For our app, it would be great to have eg “Get labels of pages”, “Get attachments of pages”, or even “Get ancestors of pages” endpoints that could be limited to an array of page-id

Another important filter for our use case would be to limit all of these “of pages” calls to descendants of given ancestor page

Btw, it seems that Get pages can already be limited to an array of ids - I believe this is not possible with the REST v1 (without using CQL). This new feature could be a concrete improvement for a few use cases in our app, and also could reduce the number of REST calls needed in the test case discussed here, especially if there would be “Get ancestors of pages” endpoint.

andreas1 · May 25, 2023, 11:28am

I can only confirm what @riku said.

We also need the possibility for feed multiple ids into one v2 call especially when it comes to client side calls. On the server side I could parallelize such calls but one the client side we are limited to 6 parallel requests.

@SimonKliewer : to give you a concrete example what no customer would accept.

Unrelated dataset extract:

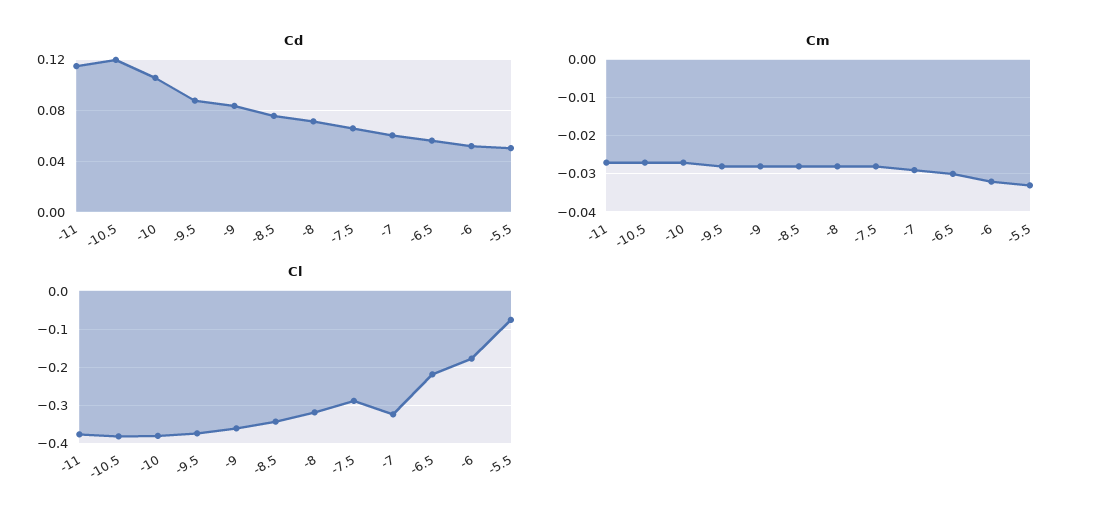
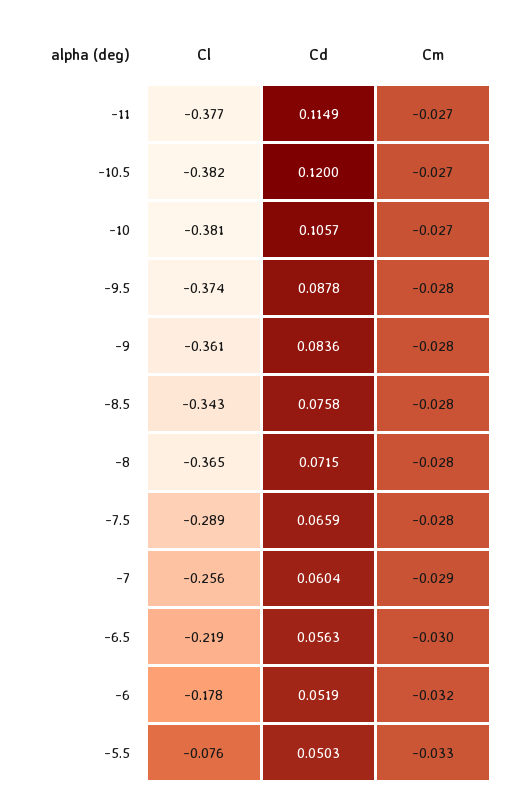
Cl, -8: -0.32 -> -0.365
Cl, -7: -0.32 -> -0.256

In one of our apps we need to collect the labels of all ancestors. In case there are 1000 ancestors this would take 167 rounds and depending on the reaction time of the v2 API 25-40 seconds. In v1 we collect the labels of 250 ancestors in one single call. This means 4 rounds and <= 1 second.

SimonKliewer · May 25, 2023, 7:53pm

Hi @marc - thanks for the feedback! I think it would be great for the content property bulk fetch endpoints to have both id and key filters that accept multiple values. This would help cut down on the # of calls required. I’ll look into getting this added.

Sounds good @klaussner - thanks for the help here!

Hi @riku and @andreas1! Thanks for the feedback and makes total sense! I think for resources where we have this hierarchal relationship (attachments on page(s), labels on page(s)), it would be great to have endpoints that support fetching these resources for multiple “parent” entities in one call.

I see how this is especially important when it comes to client side requests.

We are looking for ways to make concrete improvements like these, I’ll bring this to the team to get prioritized. Thanks so much!